I'm not sure how you came up with those numbers but I disagree.
A while back I made a python module for libjit and during experimentation I easily got more than 10x speedups by simply translating the python code to the jit. Dusted off the code and ran the test on two different gcd algorithms (time in seconds for 100000 iterations):
I am working on interpreters and compilers for dynamic languages for my PHD. I'm spitballing the numbers a bit but in my experience the exact speedups vary a lot depending on the particular choice of language and benchmark. I have more experience with Lua, for which I wrote a bytecode-to-C compiler once (gcc can do wonderful things if you throw some C code at it...). Most of my benchmarks got a speedup between 2x to 3x but some of them got up to 9x.
BTW, "number crunchy" benchmarks like GCD are the best case scenario for ahead of time compilation because the interpretation overhead for them is very high. The interpreter is running lots of bytecodes, and each bytecode is only doing one or two machine instructions of actual work. Did you happen to compare your results against a C implementation of the program (or PyPy JIT)? My experience with Lua was that despite the high speedups compared to the interpreter, the numeric benchmarks still ran much slower than something an AOT compiler for a statically-typed language (or a speculative JIT for a dynamic one) can produce. There is a high cost to the dynamic typing, as variables have to be stored in the interpreter stack instead of in machine registers, and the diamond-shaped control flow gets in the way of optimizations, etc. Getting a 10x speedup in a benchmark that runs 100x slower than C might mean that there is still a lot of fat left to cut :)
So you did a wrapper around libjit and generated functions on-the-fly?
I am not sure it counts as a full bytecode jit. :-)
I did a very stupid jit for the PigletVM thing while working on the article and the difference was more like 1.2-1.5 compared to the first naive interpreter.
> Did you find any use for the libjit wrapper? is it usable practically?
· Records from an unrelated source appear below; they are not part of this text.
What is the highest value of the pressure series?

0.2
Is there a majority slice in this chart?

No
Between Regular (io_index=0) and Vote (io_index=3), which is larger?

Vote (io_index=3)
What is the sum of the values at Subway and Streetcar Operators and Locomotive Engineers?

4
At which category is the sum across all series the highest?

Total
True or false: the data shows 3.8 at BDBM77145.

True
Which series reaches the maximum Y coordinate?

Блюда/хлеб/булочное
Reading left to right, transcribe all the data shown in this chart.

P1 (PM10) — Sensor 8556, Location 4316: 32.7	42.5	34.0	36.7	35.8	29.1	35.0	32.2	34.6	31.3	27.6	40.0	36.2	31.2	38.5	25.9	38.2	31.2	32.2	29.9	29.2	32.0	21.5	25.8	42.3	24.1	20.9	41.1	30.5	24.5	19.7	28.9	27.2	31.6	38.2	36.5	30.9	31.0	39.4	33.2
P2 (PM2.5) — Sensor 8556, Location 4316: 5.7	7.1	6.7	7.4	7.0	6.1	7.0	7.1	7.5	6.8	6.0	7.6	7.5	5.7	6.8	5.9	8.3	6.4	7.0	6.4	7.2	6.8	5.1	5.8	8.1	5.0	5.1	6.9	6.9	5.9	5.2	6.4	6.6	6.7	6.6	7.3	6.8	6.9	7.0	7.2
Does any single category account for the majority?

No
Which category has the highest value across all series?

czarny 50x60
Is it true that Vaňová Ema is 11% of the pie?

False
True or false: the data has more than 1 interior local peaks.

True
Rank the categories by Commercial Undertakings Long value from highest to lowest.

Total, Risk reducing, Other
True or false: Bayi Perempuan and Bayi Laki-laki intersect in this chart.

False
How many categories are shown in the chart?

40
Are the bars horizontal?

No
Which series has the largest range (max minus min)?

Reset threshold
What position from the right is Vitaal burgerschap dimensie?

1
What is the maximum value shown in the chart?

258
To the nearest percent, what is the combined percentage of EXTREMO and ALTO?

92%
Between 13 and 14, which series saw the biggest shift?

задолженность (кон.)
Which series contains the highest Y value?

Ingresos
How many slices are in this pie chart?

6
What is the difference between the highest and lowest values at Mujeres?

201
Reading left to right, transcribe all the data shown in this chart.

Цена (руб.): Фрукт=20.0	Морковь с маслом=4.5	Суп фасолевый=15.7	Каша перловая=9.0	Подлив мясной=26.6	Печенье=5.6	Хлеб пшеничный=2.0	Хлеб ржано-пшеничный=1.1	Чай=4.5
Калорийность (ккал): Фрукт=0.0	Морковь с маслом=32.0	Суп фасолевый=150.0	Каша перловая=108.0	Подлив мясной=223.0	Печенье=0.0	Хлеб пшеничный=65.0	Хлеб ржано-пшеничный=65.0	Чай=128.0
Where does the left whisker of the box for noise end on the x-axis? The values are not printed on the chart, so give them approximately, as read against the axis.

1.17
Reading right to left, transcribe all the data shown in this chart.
Other than it starting me off on a multi-year dive down the compiler/interpreter rabbit hole I didn't do too much with it since I didn't really have the knowledge to use it at the time. I also want to rewrite it because the C++ libjit API is kind of wonky and it really should be using the C-API but haven't gotten around to it yet.
Someday I'll get motivated and work on it again, have a couple half finished projects that could use it as a back end if I ever get around to finishing them.
A while back I made a python module for libjit and during experimentation I easily got more than 10x speedups by simply translating the python code to the jit. Dusted off the code and ran the test on two different gcd algorithms (time in seconds for 100000 iterations):
The jitted functions would probably be a small bit faster if I did any sort of optimations other than a simple algorithmic translation.